LOUISVILLE, Ky. — Spalding University’s School of Nursing had promoted human dignity, freedom and human flourishing in healthcare through nursing education since 1933, when it started the baccalaureate nursing program. Since then, Spalding has prepared over 2,000 graduates to care for the sick in hospitals, special care facilities, schools, community agencies and the military. Two recent grants to the School of Nursing from the Department of Labor and the Legacy Foundation of Kentuckiana will enable Spalding to recruit and retain even more students from across the state, who will go on to fill a critical gap within Kentucky’s healthcare workforce.
Spalding University President Tori Murden McClure shared: “Spalding University’s mission is to “meet the needs of the times,” and developing a robust healthcare workforce in the region is certainly one of our greatest challenges for Kentuckiana. We are committed to educating the next great generation of healthcare professionals, and with the assistance of the Department of Labor and Legacy Foundation, that goal will be a reality.”
The Department of Labor awarded nearly $2.4 million from its Nursing Expansion Grant to support the Spalding PATH (Partners Aligned to Transform Healthcare) project, which aims to increase the number of high-quality nurse graduates entering the workforce. Spalding is the only organization in Kentucky to receive an award and one of just 25 grantees across the United States.
This project will directly support learners entering middle- and high-skilled healthcare occupations as Registered Nurses with the Bachelor of Science in Nursing (BSN) degree and Advanced Practice Registered Nurses with the Psychiatric Mental Health Nurse Practitioner (PMHNP) degree. This five-year grant project aims to increase the number of students entering Spalding’s nursing programs and enhance their training within the BSN and PMHNP programs. Student recruitment will focus on establishing pathways for high school and community college students to enter Spalding’s programs. The project will then focus on retainment with enhanced success coaching and tutoring provided through the PNC Student Success Center. Funding will provide new equipment for the Bailen Health Sciences Simulation Learning Center and support a new Nursing Pathway Coordinator and an English Language Learner Specialist.
The total projected cost of the Spalding PATH program is $3,029,576, with the federal government providing $2,371,023, or 78% of the total cost. Spalding University will provide $658,533 in matching support for the program.
Spalding will also recruit nursing students with scholarship funds from the Legacy Foundation of Kentuckiana. Their $900,000 investment will provide $300,000 in scholarship funds to nursing students each year for the next three years (Academic Years 2023-24 through 2025-26). With this additional funding, Spalding seeks to recruit 60 new BSN students per year, increase the percentage of Black, Indigenous, and People of Color (BIPOC) students by 10% over three years, and increase the number of licensed BSN-prepared nurses entering the workforce.
This investment comes at a critical time as Kentucky faces a severe shortage of nurses across the Commonwealth. In December 2021, Kentucky Governor Andy Beshear declared a state of emergency due to the lack of nurses, with an estimated 16,000 additional nurses needed by 2024. According to the Kentucky Nurses Association (KNA), the current vacancy rate of registered nurses is 12-20%. The Kentucky Hospital Association reported a 21.9% vacancy rate for registered nurses in Kentucky in 2021. A clear, long-term solution is to invest in Kentucky’s students. We can create lasting, sustainable change to address this issue for years by providing pathways from high school to college to the workforce.

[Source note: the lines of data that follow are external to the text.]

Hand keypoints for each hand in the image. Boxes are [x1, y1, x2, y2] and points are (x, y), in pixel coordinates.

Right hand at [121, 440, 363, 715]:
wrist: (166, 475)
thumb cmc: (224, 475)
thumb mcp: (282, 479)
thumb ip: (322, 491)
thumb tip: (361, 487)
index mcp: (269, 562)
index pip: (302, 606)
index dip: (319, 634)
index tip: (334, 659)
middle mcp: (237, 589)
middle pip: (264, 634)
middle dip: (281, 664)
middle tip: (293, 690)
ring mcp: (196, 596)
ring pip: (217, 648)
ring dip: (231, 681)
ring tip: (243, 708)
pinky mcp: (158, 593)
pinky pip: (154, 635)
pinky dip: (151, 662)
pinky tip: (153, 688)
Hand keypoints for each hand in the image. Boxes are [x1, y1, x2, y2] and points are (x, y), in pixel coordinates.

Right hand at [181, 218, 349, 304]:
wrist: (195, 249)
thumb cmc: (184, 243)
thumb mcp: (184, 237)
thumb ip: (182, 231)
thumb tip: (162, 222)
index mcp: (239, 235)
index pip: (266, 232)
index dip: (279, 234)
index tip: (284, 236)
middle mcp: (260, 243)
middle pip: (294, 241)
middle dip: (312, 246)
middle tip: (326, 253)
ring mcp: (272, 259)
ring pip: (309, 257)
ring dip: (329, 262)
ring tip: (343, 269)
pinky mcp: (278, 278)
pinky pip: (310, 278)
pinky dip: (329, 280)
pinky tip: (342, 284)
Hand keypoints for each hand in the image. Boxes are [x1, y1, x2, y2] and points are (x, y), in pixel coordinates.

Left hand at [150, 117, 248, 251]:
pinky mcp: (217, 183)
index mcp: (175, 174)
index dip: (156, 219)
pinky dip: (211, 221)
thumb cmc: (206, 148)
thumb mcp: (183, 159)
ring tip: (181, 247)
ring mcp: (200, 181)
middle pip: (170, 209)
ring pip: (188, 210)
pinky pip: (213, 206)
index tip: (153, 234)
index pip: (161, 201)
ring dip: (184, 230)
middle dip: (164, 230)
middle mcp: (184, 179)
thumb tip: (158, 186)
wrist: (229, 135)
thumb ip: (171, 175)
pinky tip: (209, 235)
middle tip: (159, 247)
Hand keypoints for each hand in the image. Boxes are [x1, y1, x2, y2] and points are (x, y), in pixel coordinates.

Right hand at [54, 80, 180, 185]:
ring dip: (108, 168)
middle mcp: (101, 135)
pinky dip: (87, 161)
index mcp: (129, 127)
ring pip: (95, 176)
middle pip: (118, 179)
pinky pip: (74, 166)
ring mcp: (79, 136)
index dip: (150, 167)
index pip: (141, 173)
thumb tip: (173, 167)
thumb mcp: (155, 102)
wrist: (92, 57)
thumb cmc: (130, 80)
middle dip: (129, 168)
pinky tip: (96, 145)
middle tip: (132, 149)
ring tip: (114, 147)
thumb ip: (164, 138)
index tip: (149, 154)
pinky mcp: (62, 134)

Dr. Lana Watson, Chair of the School of Nursing, describes these awards’ impact: “Spalding University School of Nursing is committed to meeting the needs of our times. For many eligible students, the cost of nursing education is a barrier to becoming a nurse. Grant funds will remove the financial barrier and enable students to complete their degrees and achieve their goals. Creating education pathways provides a direct funnel for nursing graduates to enter the workforce sooner and assist in closing the nursing shortage gap in Kentucky. We are deeply grateful to the Department of Labor and the Legacy Foundation of Kentuckiana for recognizing the crisis in the nursing workforce and investing in the best possible solution: educating more nurses.”